Dia menjelaskan, besaran ideal rasio ini tergantung pada tahap perkembangan ekonomi suatu negara. Di negara berkembang misalnya, rasio di kisaran 20 sampai 30 persen dianggap ideal. Investasi yang tinggi diperlukan untuk membangun infrastruktur, meningkatkan kapasitas produksi, dan mendorong pertumbuhan ekonomi. Sementara di negara maju ideal di angka 15 sampai 20 persen.
"Ini karena infrastruktur dan kapasitas produksi sudah relatif baik, dan fokus mungkin lebih pada pemeliharaan dan peningkatan efisiensi."
"Rasio investasi yang terlalu tinggi menunjukkan ketergantungan berlebihan pada investasi untuk pertumbuhan ekonomi, sementara rasio yang terlalu rendah bisa menandakan kurangnya investasi dalam pengembangan kapasitas ekonomi dan inovasi," terangnya.
Uraian tersebut disampaikan Bambang menanggapi pernyataan Ketua Umum Asosiasi Pengusaha Indonesia (Apindo), Shinta W Kamdani, jika ekonomi Indonesia ingin tumbuh 6 persen sampai 7 persen per tahun maka rasio investasi terhadap pertumbuhan PDB (produk domestik bruto) harus mencapai 40,8 persen sampai 47,6 persen.
Menurutnya, m hal tersebut lantaran kondisi ekonomi makro Indonesia dan global saat ini menunjukkan bahwa Incremental Capital Output Ratio (ICOR) Indonesia sebesar 6,8 yang meningkat dari periode 2016-2023. ICOR adalah angka rasio dari investasi terhadap PDB yang merupakan salah satu indikator makro dari tingkat efisiensi suatu perekonomian.
Semakin rendah nilai ICOR, semakin tinggi tingkat efisiensi investasi. Dari ICOR tersebut berarti setiap 1 persen pertumbuhan PDB, maka Indonesia membutuhkan 6,8 persen kenaikan investasi. Oleh sebab itu, Shinta menegaskan Indonesia harus berlari kencang dalam menjemput investasi yang tinggi melalui beberapa upaya meningkatkan produktivitas yaitu seperti dengan membangun infrastruktur.
Selain itu, RI juga perlu mendorong peningkatan kualitas sumber daya manusia (SDM), memperbaiki tata kelola pemerintahan, sekaligus menarik penanaman modal asing (PMA), dan penanaman modal dalam negeri (PMDN).

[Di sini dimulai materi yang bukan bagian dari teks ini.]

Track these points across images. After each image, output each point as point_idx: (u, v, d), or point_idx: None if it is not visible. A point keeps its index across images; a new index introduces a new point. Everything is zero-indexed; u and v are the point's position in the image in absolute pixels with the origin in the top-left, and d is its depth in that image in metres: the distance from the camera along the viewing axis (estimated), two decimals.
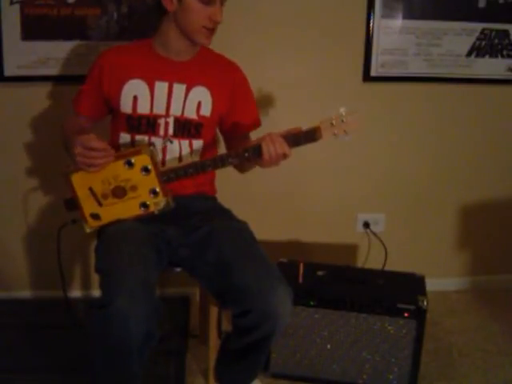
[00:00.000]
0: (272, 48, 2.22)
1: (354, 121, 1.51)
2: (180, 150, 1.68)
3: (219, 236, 1.60)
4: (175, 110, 1.67)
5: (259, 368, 1.70)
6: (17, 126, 2.20)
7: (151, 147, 1.54)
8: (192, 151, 1.70)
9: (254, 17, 2.18)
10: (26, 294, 2.38)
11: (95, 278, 1.56)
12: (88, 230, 1.60)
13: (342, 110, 1.50)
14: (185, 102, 1.67)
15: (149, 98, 1.66)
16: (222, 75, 1.74)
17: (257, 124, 1.82)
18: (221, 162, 1.55)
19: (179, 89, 1.67)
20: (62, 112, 2.16)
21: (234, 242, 1.58)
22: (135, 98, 1.66)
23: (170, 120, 1.67)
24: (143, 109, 1.66)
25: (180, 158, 1.68)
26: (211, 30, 1.62)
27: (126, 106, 1.66)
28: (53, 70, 2.12)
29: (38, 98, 2.17)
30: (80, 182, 1.55)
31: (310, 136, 1.52)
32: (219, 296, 1.57)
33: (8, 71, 2.10)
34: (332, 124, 1.51)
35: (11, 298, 2.34)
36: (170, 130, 1.67)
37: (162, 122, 1.66)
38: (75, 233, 2.15)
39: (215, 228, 1.62)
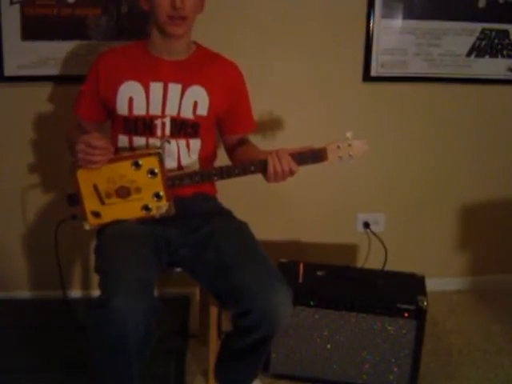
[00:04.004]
0: (272, 48, 2.22)
1: (361, 146, 1.56)
2: (178, 150, 1.68)
3: (219, 237, 1.60)
4: (171, 110, 1.66)
5: (259, 368, 1.70)
6: (17, 127, 2.20)
7: (160, 151, 1.55)
8: (189, 151, 1.70)
9: (253, 16, 2.18)
10: (24, 294, 2.38)
11: (95, 278, 1.56)
12: (87, 227, 1.60)
13: (349, 135, 1.54)
14: (181, 101, 1.66)
15: (144, 99, 1.65)
16: (220, 74, 1.73)
17: (253, 126, 1.84)
18: (227, 173, 1.57)
19: (175, 89, 1.66)
20: (62, 112, 2.17)
21: (234, 242, 1.59)
22: (131, 100, 1.65)
23: (167, 120, 1.66)
24: (139, 110, 1.66)
25: (178, 159, 1.68)
26: (178, 19, 1.59)
27: (122, 108, 1.66)
28: (53, 70, 2.12)
29: (38, 98, 2.17)
30: (85, 179, 1.55)
31: (316, 157, 1.55)
32: (219, 296, 1.57)
33: (8, 71, 2.10)
34: (338, 147, 1.55)
35: (10, 298, 2.34)
36: (167, 131, 1.66)
37: (158, 122, 1.66)
38: (75, 232, 2.16)
39: (215, 229, 1.63)
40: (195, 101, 1.68)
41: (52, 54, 2.10)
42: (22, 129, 2.20)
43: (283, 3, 2.18)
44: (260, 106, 2.18)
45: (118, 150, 1.68)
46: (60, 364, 1.91)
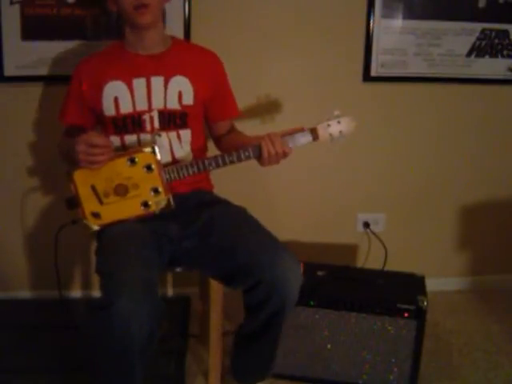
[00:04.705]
0: (272, 48, 2.22)
1: (350, 122, 1.60)
2: (169, 142, 1.69)
3: (220, 221, 1.63)
4: (157, 103, 1.67)
5: (274, 357, 1.68)
6: (16, 127, 2.20)
7: (155, 146, 1.57)
8: (181, 142, 1.70)
9: (253, 16, 2.18)
10: (25, 294, 2.38)
11: (95, 279, 1.56)
12: (95, 228, 1.59)
13: (337, 112, 1.59)
14: (165, 93, 1.68)
15: (129, 96, 1.67)
16: (200, 63, 1.75)
17: (238, 111, 1.86)
18: (222, 161, 1.58)
19: (157, 81, 1.67)
20: None
21: (234, 222, 1.62)
22: (116, 99, 1.66)
23: (154, 114, 1.67)
24: (126, 108, 1.67)
25: (171, 151, 1.69)
26: (142, 7, 1.59)
27: (108, 109, 1.67)
28: (53, 70, 2.12)
29: (38, 98, 2.17)
30: (82, 180, 1.56)
31: (307, 136, 1.59)
32: (228, 278, 1.58)
33: (8, 71, 2.10)
34: (328, 125, 1.59)
35: (10, 298, 2.34)
36: (156, 124, 1.68)
37: (146, 117, 1.67)
38: (75, 233, 2.16)
39: (215, 214, 1.65)
40: (179, 91, 1.69)
41: (52, 54, 2.10)
42: (22, 129, 2.20)
43: (283, 3, 2.18)
44: (260, 106, 2.18)
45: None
46: (60, 364, 1.90)
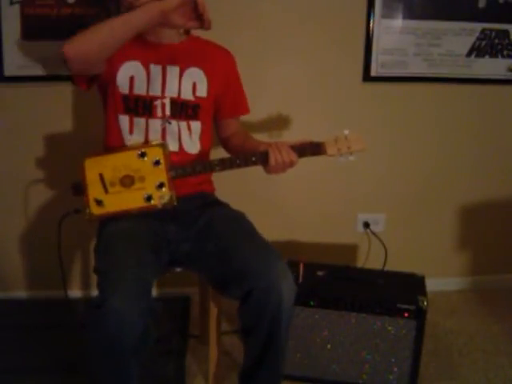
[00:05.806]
0: (271, 49, 2.22)
1: (358, 138, 1.60)
2: (179, 131, 1.69)
3: (218, 225, 1.63)
4: (171, 91, 1.68)
5: (282, 370, 1.65)
6: (17, 127, 2.20)
7: (164, 142, 1.61)
8: (191, 133, 1.71)
9: (254, 16, 2.18)
10: (23, 294, 2.38)
11: (95, 278, 1.56)
12: (87, 217, 1.58)
13: (346, 132, 1.60)
14: (180, 83, 1.69)
15: (145, 78, 1.67)
16: (215, 57, 1.76)
17: (248, 108, 1.86)
18: (229, 163, 1.59)
19: (173, 71, 1.68)
20: (61, 111, 2.17)
21: (232, 228, 1.62)
22: (132, 79, 1.66)
23: (167, 101, 1.68)
24: (139, 89, 1.66)
25: (179, 140, 1.69)
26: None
27: (123, 86, 1.66)
28: (53, 70, 2.12)
29: (38, 98, 2.17)
30: (92, 167, 1.58)
31: (314, 150, 1.61)
32: (223, 284, 1.57)
33: (8, 71, 2.10)
34: (336, 141, 1.60)
35: (9, 298, 2.34)
36: (168, 112, 1.68)
37: (158, 103, 1.67)
38: (75, 231, 2.16)
39: (213, 218, 1.66)
40: (194, 82, 1.70)
41: (52, 54, 2.09)
42: (21, 129, 2.20)
43: (283, 4, 2.18)
44: (261, 106, 2.18)
45: (119, 131, 1.68)
46: (60, 364, 1.90)
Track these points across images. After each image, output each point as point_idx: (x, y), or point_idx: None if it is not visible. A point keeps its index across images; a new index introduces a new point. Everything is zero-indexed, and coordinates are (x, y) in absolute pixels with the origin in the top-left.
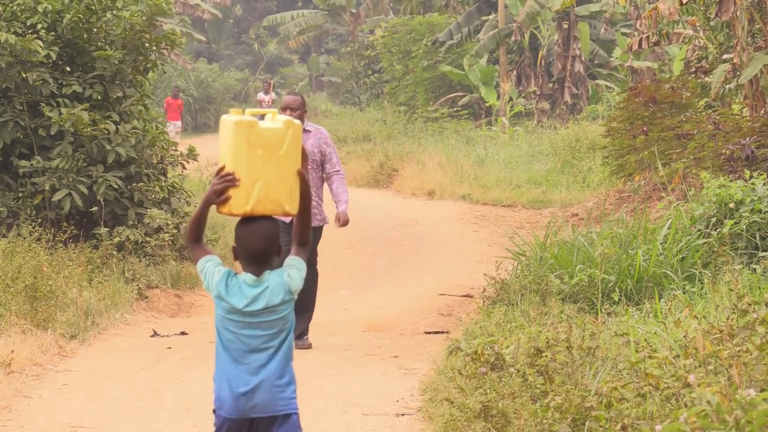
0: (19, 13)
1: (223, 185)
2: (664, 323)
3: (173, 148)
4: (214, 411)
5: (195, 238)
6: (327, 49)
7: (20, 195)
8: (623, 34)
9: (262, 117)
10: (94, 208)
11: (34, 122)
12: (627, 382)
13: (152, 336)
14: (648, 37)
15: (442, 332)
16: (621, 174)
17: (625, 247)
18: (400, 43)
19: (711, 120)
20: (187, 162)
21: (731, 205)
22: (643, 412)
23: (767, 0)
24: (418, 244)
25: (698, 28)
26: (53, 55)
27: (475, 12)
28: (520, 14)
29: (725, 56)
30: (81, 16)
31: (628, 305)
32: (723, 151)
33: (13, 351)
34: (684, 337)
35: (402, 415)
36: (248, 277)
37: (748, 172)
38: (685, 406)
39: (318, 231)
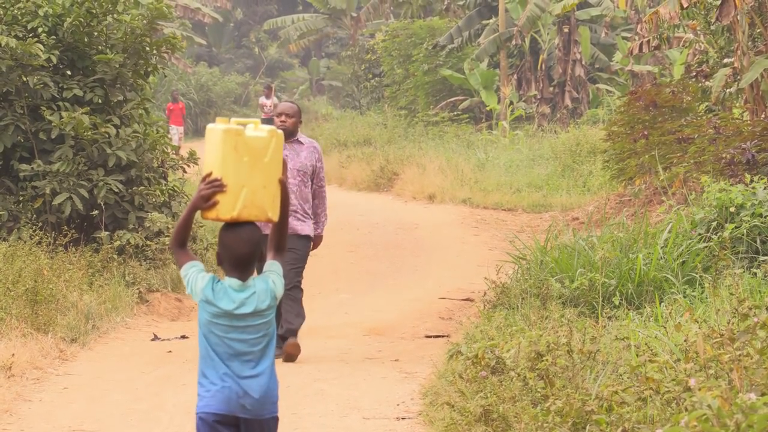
0: (19, 17)
1: (211, 191)
2: (665, 327)
3: (174, 151)
4: (199, 416)
5: (180, 243)
6: (327, 53)
7: (21, 198)
8: (624, 38)
9: (244, 126)
10: (95, 212)
11: (34, 126)
12: (628, 386)
13: (153, 339)
14: (649, 41)
15: (443, 336)
16: (621, 178)
17: (625, 251)
18: (401, 46)
19: (711, 124)
20: (188, 166)
21: (732, 209)
22: (644, 416)
23: None
24: (418, 248)
25: (699, 32)
26: (54, 59)
27: (476, 16)
28: (520, 18)
29: (726, 60)
30: (82, 19)
31: (629, 309)
32: (723, 155)
33: (13, 354)
34: (685, 341)
35: (402, 418)
36: (233, 282)
37: (748, 176)
38: (686, 410)
39: (308, 242)
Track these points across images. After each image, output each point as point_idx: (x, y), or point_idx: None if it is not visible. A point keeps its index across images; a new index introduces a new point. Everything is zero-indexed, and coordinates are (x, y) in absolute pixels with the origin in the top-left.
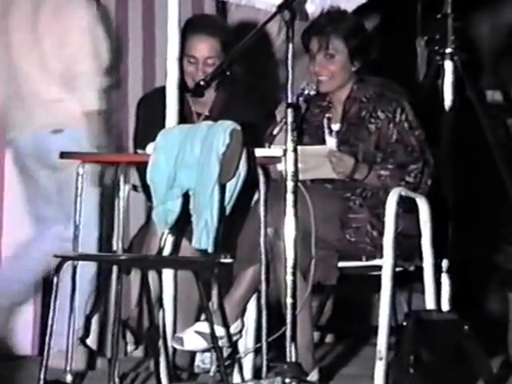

Bambang menambahkan, sebuah rasio investasi yang optimal akan bervariasi tergantung pada konteks ekonomi dan kebijakan pemerintah yang berlaku. "Memahami hal yang demikian, Apindo sebagai "sahabat investasi" tentu dengan beberapa apologi-nya dapat dan memang layak untuk menyuarakan pemikiran-pemikiran ekonominya, tentu saja yang konstruktif dengan berbagai alternatif kemungkinan hasil yang muncul," ujarnya.